5 Lost Books We Can Never Read

5 books we can never read

Don't we have countless books that we could read hundreds of times? It is impossible for us to give our lives to read all the books that exist, however, it is also almost impossible not to stop and think about which ones are 5 lost books that we will never be able to read… Yes, they exist, or at least they existed… And no, it is not like the cemetery of forgotten books that Carlos Ruíz Zafón told us in his great book "The wind's shadow". These are books that unfortunately were burned or lost… We are going to see a selection of them.

The lost books of the Bible

The current Bible is a canonical covenant that was agreed between the ecclesiastical hierarchy during the Council of Trent (1545-1563) to unite Old and New Testament. However, in them, not everything that existed in the Bible is gathered. It is recognized that there were at least 20 more books, called apocrypha (some texts could be rescued but not the vast majority) that were lost. It is also known that at least one of them bore the title "The Book of Battles of Yahweh".

Why these apocryphal have not been considered as part of the Bible is in the following explanations:

  1. Rejection of Jesus and the apostles.
  2. Rejection by the Jewish Community.
  3. Rejection by much of the Catholic Church.
  4. They convey false teachings.
  5. They are not prophetic.

The first World War by Ernest Hemingway

5 books we can never read- Ernest Hemingway

Ernest Hemingway He was the driver of an Italian ambulance during the First World Warl. Also participated in the Spanish Civil War and at the beginning of the Second World War. All this led him to write a series of stories which he later baptized with the title "The First World War."

What happened to these writings? The first of his four wives put these writings in a suitcase to travel from Paris to Lausanne (Switzerland), to meet Hemingway himself. When it arrived and went in search of the suitcase, he realized that it was not where he left it ... Everything makes one suspect that said suitcase was stolen. This event led to the end of the marriage. Hemingway could never stop reproaching his wife for that unfortunate event.

You might think that Hemingway tried to collect those lost and written notes again, but failed to do so. He continued to write new stories and all that made him the renowned author we study today.

Memories, by Lord Byron

5 books - lord Byron

Lord Byron had at least a quite controversial life: possibly he had a daughter with his half-sister, he could be the lover of many British aristocrats of his time and he went to fight for the independence of Greece ... Perhaps he wrote down a large part of these memories in a manuscript that his widow's lawyers burned once the writer had died. According to a literary critic, these stories "They fit only in a brothel and would have condemned Lord Byron to eternal infamy." 

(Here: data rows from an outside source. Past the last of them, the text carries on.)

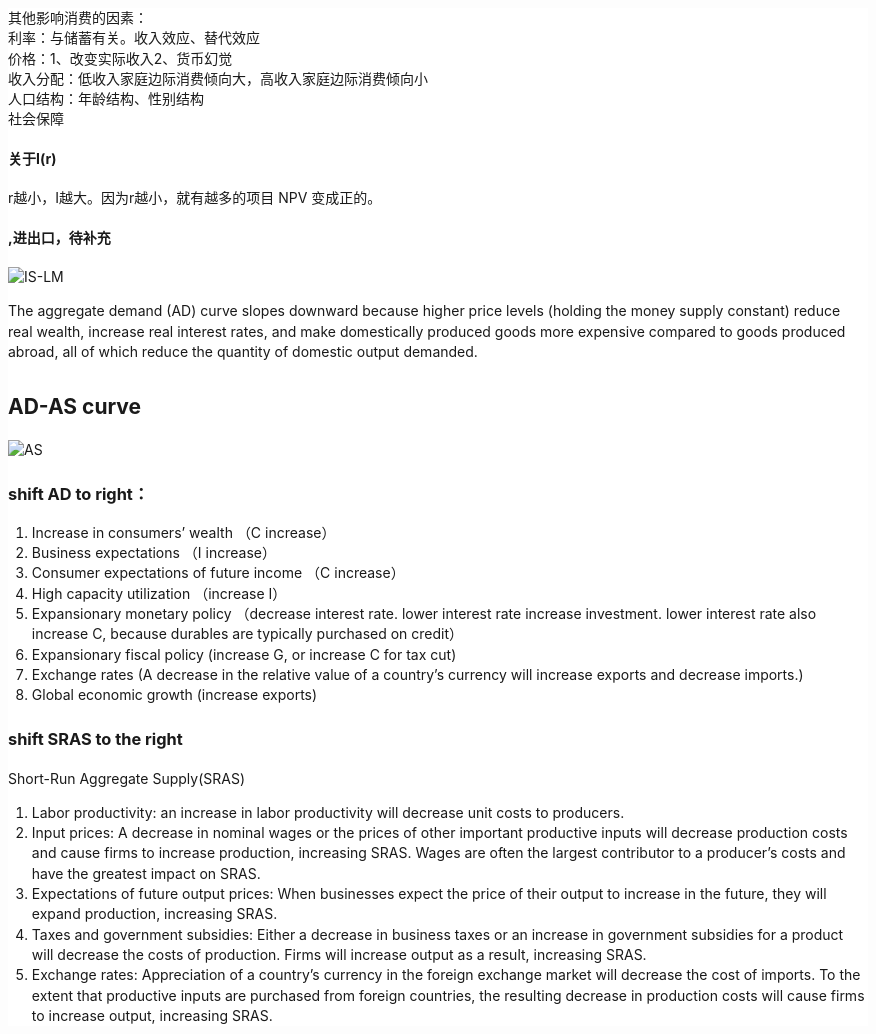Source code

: 
其他影响消费的因素：  
利率：与储蓄有关。收入效应、替代效应  
价格：1、改变实际收入2、货币幻觉  
收入分配：低收入家庭边际消费倾向大，高收入家庭边际消费倾向小  
人口结构：年龄结构、性别结构  
社会保障  

#### 关于I(r)

r越小，I越大。因为r越小，就有越多的项目 NPV 变成正的。

#### ,进出口，待补充

![IS-LM](http://www.guofei.site/pictures_for_blog/economics/macroeconomics/is_lm.png)

The aggregate demand (AD) curve slopes downward because higher price levels (holding the money supply constant) reduce real wealth, increase real interest rates, and make domestically produced goods more expensive compared to goods produced abroad, all of which reduce the quantity of domestic output demanded.

## AD-AS curve
![AS](http://www.guofei.site/pictures_for_blog/economics/macroeconomics/as.png)

### shift AD to right：
1. Increase in consumers’ wealth （C increase）
2. Business expectations （I increase）
3. Consumer expectations of future income （C increase）
4. High capacity utilization （increase I）
5. Expansionary monetary policy （decrease interest rate. lower interest rate  increase investment. lower interest rate also increase C, because durables are typically purchased on credit）
6. Expansionary fiscal policy (increase G, or increase C for tax cut)
7. Exchange rates (A decrease in the relative value of a country’s currency will increase exports and decrease imports.)
8. Global economic growth (increase exports)

### shift SRAS to the right
Short-Run Aggregate Supply(SRAS)  
1. Labor productivity: an increase in labor productivity will decrease unit costs to producers.
2. Input prices: A decrease in nominal wages or the prices of other important productive inputs will decrease production costs and cause firms to increase production, increasing SRAS. Wages are often the largest contributor to a producer’s costs and have the greatest impact on SRAS.
3. Expectations of future output prices: When businesses expect the price of their output to increase in the future, they will expand production, increasing SRAS.
4. Taxes and government subsidies: Either a decrease in business taxes or an increase in government subsidies for a product will decrease the costs of production. Firms will increase output as a result, increasing SRAS.
5. Exchange rates: Appreciation of a country’s currency in the foreign exchange market will decrease the cost of imports. To the extent that productive inputs are purchased from foreign countries, the resulting decrease in production costs will cause firms to increase output, increasing SRAS.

What we have no doubt about is that said memoirs, said biography, would have been a best-seller.

Poem «Margites» by Homer

As we all know, Homer was the creator of great works such as "The Iliad" y "The odyssey"However, it is believed that before the creation of these great works, he wrote a poem called "Margites", written around the year 700 a. C.

This poem was lost, but according to Aristotle himself in his Poetics, stated that Homer with the poem «Margites » it marked a line in comedies, as it did with the Iliad and Odyssey in tragedies.

A waste of incalculable literary value, no doubt.

The Strange Case of Dr. Jekyll and Mr. Hyde by Robert Louis Stevenson

It is said, it is said, it was rumored in his day, that under the influence of cocaine or some similar drug, Robert Lois Stevenson, wrote 30.000 words of a work in just 3 days, but not the version that is known today about "The Strange Case of Dr. Jekyll and Mr. Hyde", but a much more talkative and delusional, where the writer under the influence of drugs mixed lyrics, horror and fantasy. This literary version never saw the light. The cause of this was the author's own wife who suggested a somewhat more moralistic and less "crazy" version of the book.

Stevenson had no choice but to throw this manuscript into a fireplace and rewrite said book as it is currently known.